Northwestern doctor honored for cancer research, treatment

CHICAGO -- A Northwestern oncologist and hematologist was honored Wednesday for his efforts in cancer research and treatment.

At the request of firefighters Patrick Jessee and Lt. Michael Schubert, the Chicago city council passed a resolution to honor Dr. Leo Gordon for his work.

“Because of you, countless patients will get to spend this holiday season with their families,” Ashley Bloom, with the Leukemia and Lymphoma Society, said.

Dr. Gordon treated Jessee for Non-Hodgkins Lymphoma in 2011 and Schubert for Hodgkins Lymphoma just a year and a half ago. He's now in remission and feeling 90 percent normal.
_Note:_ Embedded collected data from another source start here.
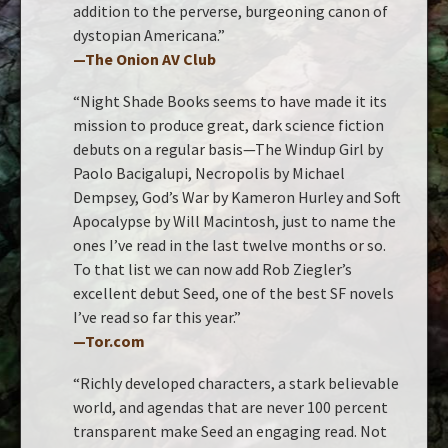
addition to the perverse, burgeoning canon of
dystopian Americana.”
—
The Onion AV Club
“Night Shade Books seems to have made it its
mission to produce great, dark science fiction
debuts on a regular basis—The Windup Girl by
Paolo Bacigalupi, Necropolis by Michael
Dempsey, God’s War by Kameron Hurley and Soft
Apocalypse by Will Macintosh, just to name the
ones I’ve read in the last twelve months or so.
To that list we can now add Rob Ziegler’s
excellent debut Seed, one of the best SF novels
I’ve read so far this year.”
—Tor.com
“Richly developed characters, a stark believable
world, and agendas that are never 100 percent
transparent make Seed an engaging read. Not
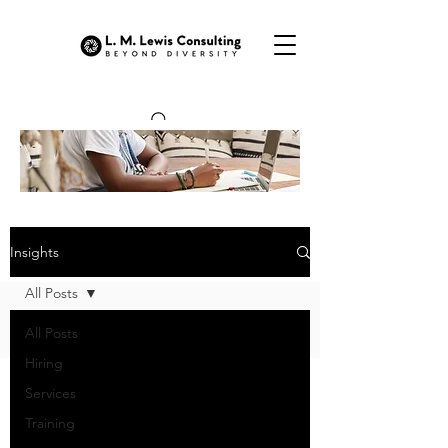
OUR INSIGHTS
Insights
All Posts
All Posts
Hiring
Services
Training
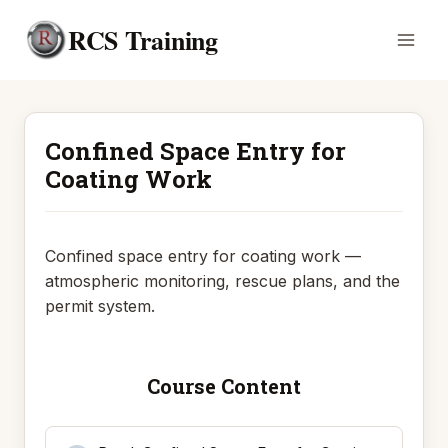
Skip
RCS Training
to
content
Confined Space Entry for
Coating Work
Confined space entry for coating work —
atmospheric monitoring, rescue plans, and the
permit system.
Course Content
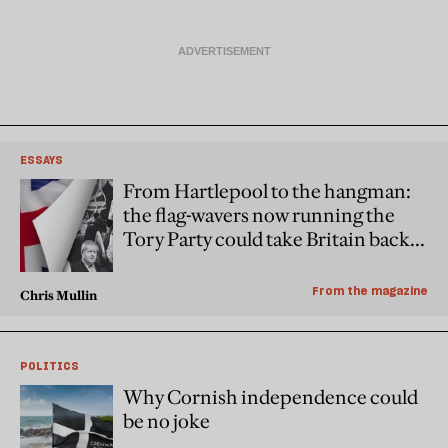
ESSAYS
From Hartlepool to the hangman:
the flag-wavers now running the
Tory Party could take Britain back
to the gallows
From the magazine
Chris Mullin
POLITICS
Why Cornish independence could
be no joke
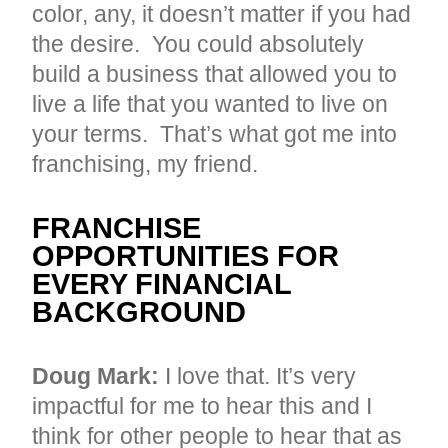
color, any, it doesn’t matter if you had
the desire. You could absolutely
build a business that allowed you to
live a life that you wanted to live on
your terms. That’s what got me into
franchising, my friend.
FRANCHISE
OPPORTUNITIES FOR
EVERY FINANCIAL
BACKGROUND
Doug Mark:
I love that. It’s very
impactful for me to hear this and I
think for other people to hear that as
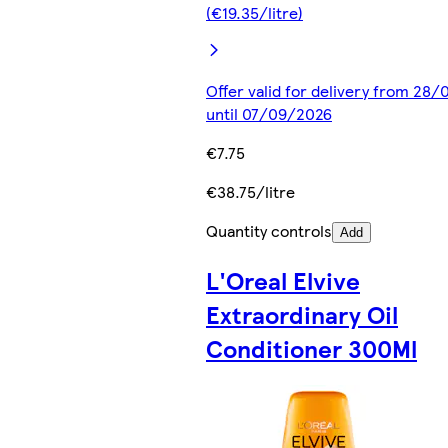
(€19.35/litre)
Offer valid for delivery from 28
until 07/09/2026
€7.75
€38.75/litre
Quantity controls
Add
L'Oreal Elvive
Extraordinary Oil
Conditioner 300Ml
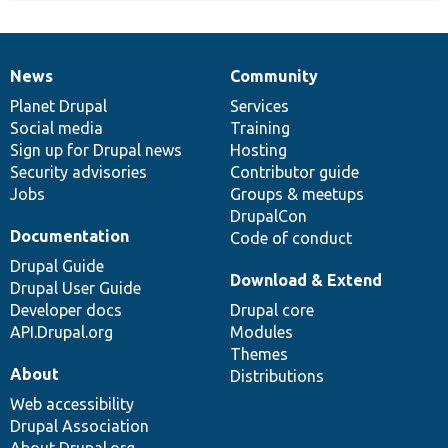
News
Community
News
Our
Documentation
Drupal
Governance
items
Planet Drupal
community
code
of
Services
Social media
base
community
Training
Sign up for Drupal news
Hosting
Security advisories
Contributor guide
Jobs
Groups & meetups
DrupalCon
Documentation
Code of conduct
Drupal Guide
Download & Extend
Drupal User Guide
Developer docs
Drupal core
API.Drupal.org
Modules
Themes
About
Distributions
Web accessibility
Drupal Association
“I told the doctors thank you all the time but it never seemed like it was enough,” he said.

So Lt. Schubert and Jessee wanted to do more to honor their doctor. Members of the fire service have a 50 percent greater chance of being diagnosed with a blood cancer than the general population.

Dr. Gordon humbly refused to take all the credit. He said his staff is getting this honor as well. But these two men are the kinds of success stories that keep him working toward a cure.

Jessee's birthday is in between Thanksgiving and Christmas and he thanked Dr. Gordon for giving him the past six years of life.

For Jessee, the next month is a time for reflection and introspection and figuring out what he can do to give back.

Because of doctors like Dr. Gordon, survival rates have increased exponentially and new treatments options have emerged.

Those in the research profession said there is clearly a lot of hope for the future.